Rosalie McFall is sweet, although I barely recognize this tune for whatever reason, I don't know everything.
New Speedway Boogie is fucking great. Love this song, the clapping even enhances it for me and Garcia plays menacing guitar that fits it perfectly. Also nice piano.
Revival tent Captain Trips follows this with an unstoppable Cold Jordan-Swing Low Sweet Chariot to cap the first set. Personally, I love this stuff, what a great capper for the set. Cold Jordan is particularly good, with mandolin of course, approving hoots from the crowd, and general audience happiness when Jesus comes up in the song. What a great Cold Jordan, the crowd loves it too. Around 47 seconds of Swing Low there is some tape issue, which periodically crops up, but as I said, didn't bother me too much when this cropped up throughout the show, except in Attics of My Life (in the second set later,) which is pretty much ruined by mic problems, at least in the first part. Also it seems like someone near the taper had a rubber duckie, and you can hear this in between songs near the end of the acoustic set. Also clapping along by the audience.
So I really enjoyed the first set, and when I went to cross reference the archive source for review, it says that this is the first time show for Brokedown Palace, Ripple, Operator, and Truckin'. Wow. No wonder nobody reacted at Ripple or Brokedown. Spooky almost.
Second set kicks off with a slow burn Dancin in the Streets. This song in this era can be great, and this one is pretty hot. Around the 2:50 or 3 minute mark before the jam Weir tells the crowd to make a conga line! Like it's a wedding or something! I was amused. 4:00 or so there is a sound drop. Then I noticed that this an ass-kicking cowbell version of Dancin, with multiple cowbell rhythms even. Awesome. Then Garcia starts tearing [CENSORED] apart with the jam, which almost goes into an Eleven type jammie. Great stuff. Some dipshit yells "Alligator!" at the break after this song, and is ignored.
Next Time You See Me and Mama Tried mark time after the nice vintage Dancin', not much to say about these tunes, kind of boring.
Cryptical Envelopment-Drums-TOO-Cryptical Reprise is great stuff, beefy drums, some guy can't handle the tension and yells "Do It!" before the TOO entrance, and after 10 or 15 seconds, Phil does it, and he does it in style. Nice combo, nice drums.

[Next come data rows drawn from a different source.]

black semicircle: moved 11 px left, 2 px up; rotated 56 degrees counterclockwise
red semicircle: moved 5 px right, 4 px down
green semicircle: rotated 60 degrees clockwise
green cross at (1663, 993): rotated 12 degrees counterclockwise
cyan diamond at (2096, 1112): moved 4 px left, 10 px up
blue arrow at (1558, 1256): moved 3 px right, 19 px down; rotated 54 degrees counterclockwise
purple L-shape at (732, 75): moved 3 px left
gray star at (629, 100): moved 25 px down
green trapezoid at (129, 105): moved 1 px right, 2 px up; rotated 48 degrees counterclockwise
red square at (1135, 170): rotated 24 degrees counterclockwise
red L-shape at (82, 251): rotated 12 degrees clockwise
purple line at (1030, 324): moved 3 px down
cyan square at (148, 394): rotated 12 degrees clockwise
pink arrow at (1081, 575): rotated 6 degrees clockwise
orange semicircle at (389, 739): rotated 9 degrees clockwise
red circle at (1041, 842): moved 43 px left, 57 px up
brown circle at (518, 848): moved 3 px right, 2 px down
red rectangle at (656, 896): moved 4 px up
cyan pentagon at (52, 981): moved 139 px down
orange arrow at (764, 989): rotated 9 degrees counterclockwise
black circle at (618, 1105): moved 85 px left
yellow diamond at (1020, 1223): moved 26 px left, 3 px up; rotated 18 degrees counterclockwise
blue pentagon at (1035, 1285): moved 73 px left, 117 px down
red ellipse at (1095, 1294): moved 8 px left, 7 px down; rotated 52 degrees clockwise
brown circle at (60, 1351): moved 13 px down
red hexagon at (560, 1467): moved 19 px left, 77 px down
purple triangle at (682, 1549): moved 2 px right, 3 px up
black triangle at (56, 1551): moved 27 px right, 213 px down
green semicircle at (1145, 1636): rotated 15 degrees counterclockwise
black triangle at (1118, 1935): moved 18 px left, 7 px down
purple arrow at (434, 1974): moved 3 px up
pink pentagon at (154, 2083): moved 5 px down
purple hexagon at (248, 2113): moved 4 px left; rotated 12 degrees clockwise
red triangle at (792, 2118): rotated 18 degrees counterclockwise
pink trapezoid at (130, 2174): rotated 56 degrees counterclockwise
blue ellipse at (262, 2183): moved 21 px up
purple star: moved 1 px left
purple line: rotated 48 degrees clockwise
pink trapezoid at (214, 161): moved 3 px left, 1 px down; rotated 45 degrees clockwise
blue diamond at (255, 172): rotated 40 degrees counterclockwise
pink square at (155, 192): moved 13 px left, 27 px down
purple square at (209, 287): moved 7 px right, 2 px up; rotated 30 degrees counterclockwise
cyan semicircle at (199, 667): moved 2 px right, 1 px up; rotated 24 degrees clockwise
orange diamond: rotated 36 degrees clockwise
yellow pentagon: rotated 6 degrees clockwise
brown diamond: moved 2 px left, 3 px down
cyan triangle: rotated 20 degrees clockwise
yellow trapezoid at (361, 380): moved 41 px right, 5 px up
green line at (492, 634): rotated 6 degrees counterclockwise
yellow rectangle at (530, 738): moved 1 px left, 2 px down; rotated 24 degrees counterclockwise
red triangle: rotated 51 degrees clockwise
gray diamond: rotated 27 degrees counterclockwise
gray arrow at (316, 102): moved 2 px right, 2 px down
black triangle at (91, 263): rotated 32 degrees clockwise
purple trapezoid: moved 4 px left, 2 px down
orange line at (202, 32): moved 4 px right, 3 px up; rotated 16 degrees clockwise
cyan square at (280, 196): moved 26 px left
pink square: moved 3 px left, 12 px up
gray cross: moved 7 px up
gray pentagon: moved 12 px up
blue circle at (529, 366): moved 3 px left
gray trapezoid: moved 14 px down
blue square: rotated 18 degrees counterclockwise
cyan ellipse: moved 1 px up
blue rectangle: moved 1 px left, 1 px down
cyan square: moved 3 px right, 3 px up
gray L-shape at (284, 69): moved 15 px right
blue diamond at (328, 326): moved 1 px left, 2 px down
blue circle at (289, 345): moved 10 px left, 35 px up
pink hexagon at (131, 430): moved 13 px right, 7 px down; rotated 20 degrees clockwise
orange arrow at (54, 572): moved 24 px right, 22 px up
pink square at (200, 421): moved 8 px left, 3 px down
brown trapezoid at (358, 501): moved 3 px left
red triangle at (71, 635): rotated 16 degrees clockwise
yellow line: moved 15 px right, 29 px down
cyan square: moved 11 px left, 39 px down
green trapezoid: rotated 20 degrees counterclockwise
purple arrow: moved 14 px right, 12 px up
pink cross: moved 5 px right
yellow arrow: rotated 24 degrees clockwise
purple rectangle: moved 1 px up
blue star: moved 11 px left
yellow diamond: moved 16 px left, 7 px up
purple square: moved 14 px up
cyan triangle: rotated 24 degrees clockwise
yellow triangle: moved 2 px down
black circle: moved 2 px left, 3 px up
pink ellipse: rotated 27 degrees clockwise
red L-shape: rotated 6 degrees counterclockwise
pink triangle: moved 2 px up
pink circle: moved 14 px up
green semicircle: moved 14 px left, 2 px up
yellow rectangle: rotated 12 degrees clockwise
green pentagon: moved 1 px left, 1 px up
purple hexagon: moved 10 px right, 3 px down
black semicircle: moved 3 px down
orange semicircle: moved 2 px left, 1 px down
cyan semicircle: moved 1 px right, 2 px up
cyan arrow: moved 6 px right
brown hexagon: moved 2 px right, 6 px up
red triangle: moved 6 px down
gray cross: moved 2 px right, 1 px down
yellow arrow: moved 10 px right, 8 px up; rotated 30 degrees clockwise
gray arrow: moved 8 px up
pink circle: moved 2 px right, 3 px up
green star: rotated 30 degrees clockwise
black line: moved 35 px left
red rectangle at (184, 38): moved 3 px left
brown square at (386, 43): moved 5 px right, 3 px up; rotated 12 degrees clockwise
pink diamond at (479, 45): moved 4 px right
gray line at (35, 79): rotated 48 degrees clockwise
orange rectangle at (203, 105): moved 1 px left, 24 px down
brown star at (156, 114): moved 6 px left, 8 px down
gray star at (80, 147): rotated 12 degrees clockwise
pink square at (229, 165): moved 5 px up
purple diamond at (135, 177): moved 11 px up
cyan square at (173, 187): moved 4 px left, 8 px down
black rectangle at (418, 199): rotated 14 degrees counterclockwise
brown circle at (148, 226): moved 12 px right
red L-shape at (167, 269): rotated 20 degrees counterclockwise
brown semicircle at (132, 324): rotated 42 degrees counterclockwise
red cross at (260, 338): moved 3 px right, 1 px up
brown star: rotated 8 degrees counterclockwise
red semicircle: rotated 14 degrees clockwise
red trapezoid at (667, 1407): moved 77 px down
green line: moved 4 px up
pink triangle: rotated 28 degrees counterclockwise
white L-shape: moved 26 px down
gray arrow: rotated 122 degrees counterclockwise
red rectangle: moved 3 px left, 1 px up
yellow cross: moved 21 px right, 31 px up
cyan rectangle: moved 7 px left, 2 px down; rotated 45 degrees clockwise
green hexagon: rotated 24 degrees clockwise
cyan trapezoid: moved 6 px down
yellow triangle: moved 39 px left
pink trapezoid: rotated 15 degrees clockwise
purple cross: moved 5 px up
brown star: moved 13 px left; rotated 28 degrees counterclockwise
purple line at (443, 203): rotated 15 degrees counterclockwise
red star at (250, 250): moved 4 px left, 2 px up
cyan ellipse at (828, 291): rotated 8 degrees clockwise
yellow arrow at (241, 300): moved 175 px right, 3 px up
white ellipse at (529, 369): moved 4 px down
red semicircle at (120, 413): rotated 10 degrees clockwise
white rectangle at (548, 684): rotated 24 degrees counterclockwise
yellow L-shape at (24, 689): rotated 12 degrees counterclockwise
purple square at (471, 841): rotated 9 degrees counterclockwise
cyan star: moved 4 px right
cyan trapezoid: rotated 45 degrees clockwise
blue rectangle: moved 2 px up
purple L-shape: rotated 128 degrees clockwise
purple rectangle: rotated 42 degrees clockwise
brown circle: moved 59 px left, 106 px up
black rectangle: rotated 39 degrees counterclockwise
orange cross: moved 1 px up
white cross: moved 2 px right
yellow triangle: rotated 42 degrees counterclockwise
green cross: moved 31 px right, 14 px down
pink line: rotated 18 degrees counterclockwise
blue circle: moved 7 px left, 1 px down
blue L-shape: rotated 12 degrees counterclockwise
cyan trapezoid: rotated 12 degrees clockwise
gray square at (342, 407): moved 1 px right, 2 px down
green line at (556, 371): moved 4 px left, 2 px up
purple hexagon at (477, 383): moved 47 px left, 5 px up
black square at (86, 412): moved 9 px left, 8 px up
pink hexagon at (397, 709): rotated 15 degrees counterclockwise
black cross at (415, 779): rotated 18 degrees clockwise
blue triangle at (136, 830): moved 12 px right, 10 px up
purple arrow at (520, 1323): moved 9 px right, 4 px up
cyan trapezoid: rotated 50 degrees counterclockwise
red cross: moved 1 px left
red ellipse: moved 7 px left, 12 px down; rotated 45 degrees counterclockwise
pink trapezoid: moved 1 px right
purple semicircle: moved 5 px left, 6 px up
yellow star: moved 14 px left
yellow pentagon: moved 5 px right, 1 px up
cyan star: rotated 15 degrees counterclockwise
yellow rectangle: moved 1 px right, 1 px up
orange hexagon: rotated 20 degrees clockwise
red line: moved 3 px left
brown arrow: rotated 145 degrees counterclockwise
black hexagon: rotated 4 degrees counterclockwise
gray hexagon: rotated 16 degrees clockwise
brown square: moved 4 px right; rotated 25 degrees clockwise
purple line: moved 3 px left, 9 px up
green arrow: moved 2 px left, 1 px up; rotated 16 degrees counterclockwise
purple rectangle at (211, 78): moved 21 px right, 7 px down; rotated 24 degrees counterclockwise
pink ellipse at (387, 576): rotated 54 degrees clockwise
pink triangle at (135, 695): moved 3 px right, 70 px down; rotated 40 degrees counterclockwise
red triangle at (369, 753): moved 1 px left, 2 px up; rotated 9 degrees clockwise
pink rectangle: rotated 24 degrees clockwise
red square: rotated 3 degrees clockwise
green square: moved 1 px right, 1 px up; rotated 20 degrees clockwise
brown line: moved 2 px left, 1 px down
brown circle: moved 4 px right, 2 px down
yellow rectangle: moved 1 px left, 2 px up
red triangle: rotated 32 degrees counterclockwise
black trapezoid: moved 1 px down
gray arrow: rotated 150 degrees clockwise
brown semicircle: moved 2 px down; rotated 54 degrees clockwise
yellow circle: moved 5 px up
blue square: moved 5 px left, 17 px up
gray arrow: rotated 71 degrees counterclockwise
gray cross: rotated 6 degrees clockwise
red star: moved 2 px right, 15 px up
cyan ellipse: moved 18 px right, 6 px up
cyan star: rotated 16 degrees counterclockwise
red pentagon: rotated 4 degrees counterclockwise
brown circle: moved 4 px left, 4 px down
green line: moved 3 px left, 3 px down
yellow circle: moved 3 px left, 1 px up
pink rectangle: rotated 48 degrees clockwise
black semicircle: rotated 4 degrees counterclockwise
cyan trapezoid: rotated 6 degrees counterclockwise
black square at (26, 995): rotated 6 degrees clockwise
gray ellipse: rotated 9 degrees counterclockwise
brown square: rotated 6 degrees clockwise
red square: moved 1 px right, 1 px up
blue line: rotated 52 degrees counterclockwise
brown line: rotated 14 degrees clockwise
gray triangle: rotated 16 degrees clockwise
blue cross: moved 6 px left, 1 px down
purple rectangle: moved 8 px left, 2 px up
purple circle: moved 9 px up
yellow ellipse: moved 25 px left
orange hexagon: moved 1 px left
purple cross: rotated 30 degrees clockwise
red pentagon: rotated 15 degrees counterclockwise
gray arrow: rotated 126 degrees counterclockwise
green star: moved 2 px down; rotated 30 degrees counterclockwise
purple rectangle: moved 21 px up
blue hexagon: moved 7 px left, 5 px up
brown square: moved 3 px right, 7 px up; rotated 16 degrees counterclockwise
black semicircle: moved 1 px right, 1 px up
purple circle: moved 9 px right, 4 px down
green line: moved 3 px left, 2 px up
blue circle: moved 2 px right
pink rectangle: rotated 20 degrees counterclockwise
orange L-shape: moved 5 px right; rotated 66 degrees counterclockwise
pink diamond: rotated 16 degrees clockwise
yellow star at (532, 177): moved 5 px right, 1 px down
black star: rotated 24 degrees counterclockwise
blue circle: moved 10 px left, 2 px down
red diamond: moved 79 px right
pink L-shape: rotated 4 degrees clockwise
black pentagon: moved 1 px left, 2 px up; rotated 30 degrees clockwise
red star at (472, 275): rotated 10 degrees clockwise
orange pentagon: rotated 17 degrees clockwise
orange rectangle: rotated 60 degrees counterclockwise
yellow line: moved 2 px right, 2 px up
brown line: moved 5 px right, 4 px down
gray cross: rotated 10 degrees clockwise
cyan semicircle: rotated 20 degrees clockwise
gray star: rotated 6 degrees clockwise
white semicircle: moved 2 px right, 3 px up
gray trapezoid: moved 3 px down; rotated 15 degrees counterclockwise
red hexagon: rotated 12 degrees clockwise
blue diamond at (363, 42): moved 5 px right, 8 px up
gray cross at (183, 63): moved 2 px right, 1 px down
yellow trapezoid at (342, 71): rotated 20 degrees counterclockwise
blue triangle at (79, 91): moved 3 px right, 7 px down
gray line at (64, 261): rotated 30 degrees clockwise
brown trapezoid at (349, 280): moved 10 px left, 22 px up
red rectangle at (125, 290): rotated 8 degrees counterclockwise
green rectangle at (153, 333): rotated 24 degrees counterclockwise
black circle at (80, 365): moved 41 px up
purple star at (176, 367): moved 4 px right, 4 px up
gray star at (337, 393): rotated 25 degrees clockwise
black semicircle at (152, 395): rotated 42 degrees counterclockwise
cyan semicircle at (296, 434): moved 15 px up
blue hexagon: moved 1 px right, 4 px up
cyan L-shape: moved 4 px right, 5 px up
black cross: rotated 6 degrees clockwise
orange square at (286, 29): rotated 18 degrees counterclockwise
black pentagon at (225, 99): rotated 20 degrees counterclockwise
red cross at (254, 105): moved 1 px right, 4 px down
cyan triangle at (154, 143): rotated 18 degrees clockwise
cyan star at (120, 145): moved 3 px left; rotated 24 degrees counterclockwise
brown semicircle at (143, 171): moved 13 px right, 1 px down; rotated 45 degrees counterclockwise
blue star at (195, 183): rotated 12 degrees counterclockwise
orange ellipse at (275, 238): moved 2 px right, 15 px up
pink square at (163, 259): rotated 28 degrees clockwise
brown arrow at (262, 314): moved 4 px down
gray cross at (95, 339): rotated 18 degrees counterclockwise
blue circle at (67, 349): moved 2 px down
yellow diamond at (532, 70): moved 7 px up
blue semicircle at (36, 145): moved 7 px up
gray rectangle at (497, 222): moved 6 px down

Around 1:20 of TOO there is a small sound dropout.
Sugar Magnolia-Sunshine Daydream is nothing to write home about.
A fair to middling early version of the song with some sound issues.
As I said before Attics of my Life would be decent if the first half wasn't spent with the microphone being beaten up.
It's A Man's World starts out iffy with Pigpen overdoing it, but Garcia and company save it with a pretty sweet blues jam.
Not Fade Away is pretty solid, great version of this tune, more often than not, the NFA of this era is fun for me, and the embryonic And We Bid You Goodnight Jam shows up in the end, later to become part of GDTRFB. I enjoyed this one.
Casey Jones and Uncle John's Band close this one out, nothing superexciting here.
Take what you want here, but I liked this show a lot, especially the ass kicking first set. Loved the extended jams that I expected from the second set. Not everything was great, but there were many moments of this show that stood out, and the vintage Garcia factor is always fun, he was into this one, as one would expect straight from the Fillmore West.